When my eldest son became of an email-qualified age, I set him up a Bitwarden instance, so he can keep his password there. He loved it, because, it turns out, a 7-year-old finds a personal digital space important or exciting or both.

My password manager instance is not open to the public internet, necessitating use of VPN software, which needed a method to authenticate (a.k.a. login method).

As someone inundated into "best practice" security policies of a 10k+-engineer corporation for quite a while, I built my home authentication system using the only method I really respected: single-sign-on. I thought that having a single password for all of our services will be convenient and quite easy. So I set up SSO for a few services that my family uses, including the VPN software.

After thinking about it for ~2 years I realized that single-sign-on allows companies quickly onboard new employees, as well as quickly revoke access from leaving individuals. Expanding family is limited by obvious constraints, and people generally leave families very rarely, making the main SSO selling point quite moot.

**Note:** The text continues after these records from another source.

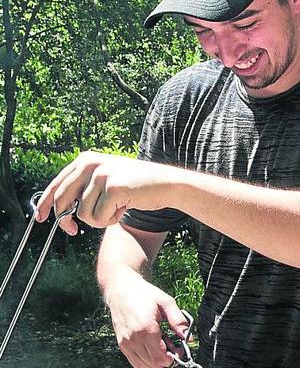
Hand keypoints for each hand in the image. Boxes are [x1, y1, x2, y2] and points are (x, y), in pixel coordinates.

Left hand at [36, 151, 173, 234]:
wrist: (167, 184)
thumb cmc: (136, 186)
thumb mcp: (105, 180)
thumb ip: (83, 189)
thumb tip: (59, 211)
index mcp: (85, 160)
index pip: (57, 184)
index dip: (46, 204)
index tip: (41, 218)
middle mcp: (90, 164)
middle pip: (63, 200)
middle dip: (67, 220)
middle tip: (72, 231)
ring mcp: (102, 175)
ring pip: (83, 214)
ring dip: (99, 219)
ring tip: (116, 209)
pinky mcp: (113, 188)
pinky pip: (99, 218)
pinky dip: (111, 220)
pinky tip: (124, 208)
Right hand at [106, 270, 189, 367]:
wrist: (121, 290)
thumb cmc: (143, 294)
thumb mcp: (166, 302)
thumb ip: (178, 320)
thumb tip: (188, 337)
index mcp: (145, 329)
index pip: (160, 358)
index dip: (173, 358)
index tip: (180, 350)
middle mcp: (133, 339)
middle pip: (153, 364)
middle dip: (167, 360)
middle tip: (174, 347)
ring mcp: (125, 344)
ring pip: (143, 365)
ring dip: (156, 360)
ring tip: (164, 345)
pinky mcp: (121, 345)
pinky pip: (135, 361)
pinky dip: (146, 360)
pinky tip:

To sum up, having a "single password" was unnecessary, since everyone use a password manager anyway. In a small-family setting, where nobody generally leaves "the company" and my time to maintain the SSO sand-castle is limited, it is an unnecessary overkill. I am quite surprised it took so long to understand that. Maybe my tolerance for self-induced bullshit is too high? Something to consider.

So my next project is to de-tangle the SSO mess that I put myself in and create separate users and app-passwords for each thing we use. The prospect of executing this "migration" is not fun, but the end result will be better, because things will get simpler for everyone.